(Items listed in a dataset)
╭──

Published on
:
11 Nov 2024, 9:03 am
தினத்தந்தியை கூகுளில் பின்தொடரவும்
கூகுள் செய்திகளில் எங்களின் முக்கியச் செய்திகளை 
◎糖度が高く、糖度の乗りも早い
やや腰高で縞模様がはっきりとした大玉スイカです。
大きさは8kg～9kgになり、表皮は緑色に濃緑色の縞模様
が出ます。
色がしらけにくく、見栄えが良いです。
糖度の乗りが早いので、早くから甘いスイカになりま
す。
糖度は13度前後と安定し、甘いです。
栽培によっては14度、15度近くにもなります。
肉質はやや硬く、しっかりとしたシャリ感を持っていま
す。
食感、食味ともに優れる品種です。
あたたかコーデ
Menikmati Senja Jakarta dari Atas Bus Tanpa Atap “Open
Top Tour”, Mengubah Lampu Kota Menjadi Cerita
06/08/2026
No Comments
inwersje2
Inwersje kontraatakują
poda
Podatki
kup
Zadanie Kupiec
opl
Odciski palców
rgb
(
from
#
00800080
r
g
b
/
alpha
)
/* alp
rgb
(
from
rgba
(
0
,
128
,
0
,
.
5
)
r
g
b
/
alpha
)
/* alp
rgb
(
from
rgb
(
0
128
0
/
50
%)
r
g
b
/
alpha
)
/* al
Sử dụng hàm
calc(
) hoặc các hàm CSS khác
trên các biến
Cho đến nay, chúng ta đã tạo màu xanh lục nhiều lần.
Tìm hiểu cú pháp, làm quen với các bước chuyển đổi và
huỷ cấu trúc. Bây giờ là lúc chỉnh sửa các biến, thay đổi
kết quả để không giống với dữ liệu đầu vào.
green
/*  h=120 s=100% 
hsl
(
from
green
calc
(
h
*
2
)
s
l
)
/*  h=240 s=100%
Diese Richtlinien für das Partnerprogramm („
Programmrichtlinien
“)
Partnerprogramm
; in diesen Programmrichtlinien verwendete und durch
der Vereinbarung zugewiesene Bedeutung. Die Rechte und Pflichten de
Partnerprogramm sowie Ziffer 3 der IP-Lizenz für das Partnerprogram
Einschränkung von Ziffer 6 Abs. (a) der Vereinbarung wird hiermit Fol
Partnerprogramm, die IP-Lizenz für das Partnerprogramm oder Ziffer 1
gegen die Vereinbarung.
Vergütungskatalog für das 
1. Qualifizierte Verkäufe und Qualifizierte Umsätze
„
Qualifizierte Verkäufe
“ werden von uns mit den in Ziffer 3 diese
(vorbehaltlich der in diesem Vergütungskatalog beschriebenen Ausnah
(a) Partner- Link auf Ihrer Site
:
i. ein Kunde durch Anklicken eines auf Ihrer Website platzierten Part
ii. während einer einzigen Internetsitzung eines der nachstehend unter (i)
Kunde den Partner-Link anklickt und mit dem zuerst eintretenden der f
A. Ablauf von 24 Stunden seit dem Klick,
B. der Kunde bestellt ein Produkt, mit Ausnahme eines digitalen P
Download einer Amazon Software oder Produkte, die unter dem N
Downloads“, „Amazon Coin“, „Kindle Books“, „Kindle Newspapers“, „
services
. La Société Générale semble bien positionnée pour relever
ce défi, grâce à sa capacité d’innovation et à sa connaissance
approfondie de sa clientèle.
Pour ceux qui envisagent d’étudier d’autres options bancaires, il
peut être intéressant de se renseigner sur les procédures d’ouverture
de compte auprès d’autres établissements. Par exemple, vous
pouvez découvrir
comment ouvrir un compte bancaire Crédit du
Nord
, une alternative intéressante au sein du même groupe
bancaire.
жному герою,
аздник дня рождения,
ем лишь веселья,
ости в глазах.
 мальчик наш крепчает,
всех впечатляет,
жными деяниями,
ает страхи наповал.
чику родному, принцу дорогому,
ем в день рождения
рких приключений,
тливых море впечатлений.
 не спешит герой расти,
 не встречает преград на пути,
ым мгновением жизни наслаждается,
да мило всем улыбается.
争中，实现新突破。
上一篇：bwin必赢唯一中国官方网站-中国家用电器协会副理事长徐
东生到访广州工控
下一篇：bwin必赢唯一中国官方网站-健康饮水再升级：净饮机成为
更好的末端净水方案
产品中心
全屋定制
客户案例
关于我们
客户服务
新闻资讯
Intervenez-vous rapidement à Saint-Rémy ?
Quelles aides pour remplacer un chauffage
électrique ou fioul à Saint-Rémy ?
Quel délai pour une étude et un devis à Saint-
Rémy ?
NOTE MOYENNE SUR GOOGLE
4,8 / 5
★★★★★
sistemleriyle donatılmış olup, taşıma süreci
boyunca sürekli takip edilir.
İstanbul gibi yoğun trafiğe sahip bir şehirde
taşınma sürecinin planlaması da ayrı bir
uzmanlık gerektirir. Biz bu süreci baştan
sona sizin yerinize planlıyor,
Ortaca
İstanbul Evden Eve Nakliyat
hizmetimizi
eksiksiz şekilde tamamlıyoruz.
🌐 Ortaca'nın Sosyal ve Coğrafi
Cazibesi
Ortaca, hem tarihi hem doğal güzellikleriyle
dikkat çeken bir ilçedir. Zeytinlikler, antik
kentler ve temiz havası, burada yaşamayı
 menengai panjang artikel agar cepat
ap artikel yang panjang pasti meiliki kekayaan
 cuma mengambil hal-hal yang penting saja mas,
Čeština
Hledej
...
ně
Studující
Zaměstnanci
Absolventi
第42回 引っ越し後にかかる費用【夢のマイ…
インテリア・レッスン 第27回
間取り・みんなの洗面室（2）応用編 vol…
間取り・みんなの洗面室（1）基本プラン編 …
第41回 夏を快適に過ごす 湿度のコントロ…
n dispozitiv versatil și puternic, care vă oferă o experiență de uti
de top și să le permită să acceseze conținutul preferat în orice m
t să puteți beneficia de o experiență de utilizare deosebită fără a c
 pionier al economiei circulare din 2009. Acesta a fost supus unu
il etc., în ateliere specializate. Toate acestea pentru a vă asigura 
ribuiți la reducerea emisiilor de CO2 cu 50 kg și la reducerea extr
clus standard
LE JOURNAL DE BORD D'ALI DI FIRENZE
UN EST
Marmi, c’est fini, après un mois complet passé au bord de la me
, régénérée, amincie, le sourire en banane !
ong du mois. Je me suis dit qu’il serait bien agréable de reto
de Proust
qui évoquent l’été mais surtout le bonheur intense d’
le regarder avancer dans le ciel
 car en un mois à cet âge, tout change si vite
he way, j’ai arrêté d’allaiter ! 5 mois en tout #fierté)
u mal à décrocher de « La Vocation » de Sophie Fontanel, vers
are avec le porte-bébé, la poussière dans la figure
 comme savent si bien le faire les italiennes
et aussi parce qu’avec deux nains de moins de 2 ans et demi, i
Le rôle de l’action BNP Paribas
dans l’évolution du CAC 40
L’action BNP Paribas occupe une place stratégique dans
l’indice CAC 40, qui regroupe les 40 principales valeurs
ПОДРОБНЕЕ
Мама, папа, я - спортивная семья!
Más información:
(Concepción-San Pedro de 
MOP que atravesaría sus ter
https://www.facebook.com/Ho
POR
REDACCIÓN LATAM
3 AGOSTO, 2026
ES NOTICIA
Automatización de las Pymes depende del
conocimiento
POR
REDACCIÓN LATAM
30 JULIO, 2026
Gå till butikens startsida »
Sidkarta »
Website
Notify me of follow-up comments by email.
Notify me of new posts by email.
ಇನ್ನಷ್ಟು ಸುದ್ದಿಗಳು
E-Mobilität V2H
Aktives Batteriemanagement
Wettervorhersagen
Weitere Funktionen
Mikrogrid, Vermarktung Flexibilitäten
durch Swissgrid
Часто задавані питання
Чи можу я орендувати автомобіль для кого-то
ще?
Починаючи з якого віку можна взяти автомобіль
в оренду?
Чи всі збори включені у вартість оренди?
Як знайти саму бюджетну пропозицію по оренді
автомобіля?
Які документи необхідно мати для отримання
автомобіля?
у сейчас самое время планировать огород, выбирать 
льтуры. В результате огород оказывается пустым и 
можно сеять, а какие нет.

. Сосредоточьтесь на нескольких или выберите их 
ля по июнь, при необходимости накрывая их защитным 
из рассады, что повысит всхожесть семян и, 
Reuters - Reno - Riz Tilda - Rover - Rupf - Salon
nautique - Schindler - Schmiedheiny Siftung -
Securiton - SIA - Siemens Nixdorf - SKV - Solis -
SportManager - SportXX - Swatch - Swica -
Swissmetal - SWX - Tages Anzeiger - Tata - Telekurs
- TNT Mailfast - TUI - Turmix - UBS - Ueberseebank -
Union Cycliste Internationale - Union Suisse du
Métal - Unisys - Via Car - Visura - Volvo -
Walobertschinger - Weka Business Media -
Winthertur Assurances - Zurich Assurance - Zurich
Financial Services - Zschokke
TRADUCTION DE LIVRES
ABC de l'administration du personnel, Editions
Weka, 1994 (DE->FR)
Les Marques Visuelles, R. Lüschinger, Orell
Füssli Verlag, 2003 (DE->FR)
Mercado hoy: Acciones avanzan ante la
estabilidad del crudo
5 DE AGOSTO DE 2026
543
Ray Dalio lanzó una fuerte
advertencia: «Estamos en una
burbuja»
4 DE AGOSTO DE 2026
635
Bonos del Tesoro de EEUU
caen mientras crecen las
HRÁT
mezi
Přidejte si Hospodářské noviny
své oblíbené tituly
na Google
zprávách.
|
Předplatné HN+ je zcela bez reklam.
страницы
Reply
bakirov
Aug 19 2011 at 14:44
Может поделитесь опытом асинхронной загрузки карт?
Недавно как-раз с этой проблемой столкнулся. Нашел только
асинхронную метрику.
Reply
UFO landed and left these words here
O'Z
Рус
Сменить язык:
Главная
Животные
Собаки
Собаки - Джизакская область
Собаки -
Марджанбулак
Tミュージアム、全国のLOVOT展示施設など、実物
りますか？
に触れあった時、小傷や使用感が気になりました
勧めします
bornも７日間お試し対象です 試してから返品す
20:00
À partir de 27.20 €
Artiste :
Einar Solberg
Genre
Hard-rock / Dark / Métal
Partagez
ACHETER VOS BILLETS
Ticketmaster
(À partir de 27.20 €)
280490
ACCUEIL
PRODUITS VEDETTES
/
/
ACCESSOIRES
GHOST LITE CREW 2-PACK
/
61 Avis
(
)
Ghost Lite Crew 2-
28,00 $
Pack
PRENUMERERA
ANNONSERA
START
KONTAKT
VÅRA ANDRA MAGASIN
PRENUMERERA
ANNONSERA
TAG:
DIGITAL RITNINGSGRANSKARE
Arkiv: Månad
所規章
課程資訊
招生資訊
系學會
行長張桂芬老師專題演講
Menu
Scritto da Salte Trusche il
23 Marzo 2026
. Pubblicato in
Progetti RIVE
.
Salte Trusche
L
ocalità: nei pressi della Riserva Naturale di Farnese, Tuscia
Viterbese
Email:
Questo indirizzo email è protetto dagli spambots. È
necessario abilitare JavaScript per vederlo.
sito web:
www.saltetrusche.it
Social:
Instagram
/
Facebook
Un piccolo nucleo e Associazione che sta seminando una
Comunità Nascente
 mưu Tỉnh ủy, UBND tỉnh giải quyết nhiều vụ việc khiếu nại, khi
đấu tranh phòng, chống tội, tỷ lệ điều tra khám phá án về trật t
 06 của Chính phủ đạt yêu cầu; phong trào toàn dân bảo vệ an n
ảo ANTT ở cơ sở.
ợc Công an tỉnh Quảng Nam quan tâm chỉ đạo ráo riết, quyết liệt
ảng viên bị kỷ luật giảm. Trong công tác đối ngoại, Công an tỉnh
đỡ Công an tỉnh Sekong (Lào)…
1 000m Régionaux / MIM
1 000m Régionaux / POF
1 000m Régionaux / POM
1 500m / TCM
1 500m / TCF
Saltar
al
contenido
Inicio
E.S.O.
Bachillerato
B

╰──

Exercise objective:
Wherever a line of the records above contains the string "Vereinbarung", copy that line out.

Your solution:
der Vereinbarung zugewiesene Bedeutung. Die Rechte und Pflichten de
Einschränkung von Ziffer 6 Abs. (a) der Vereinbarung wird hiermit Fol
gegen die Vereinbarung.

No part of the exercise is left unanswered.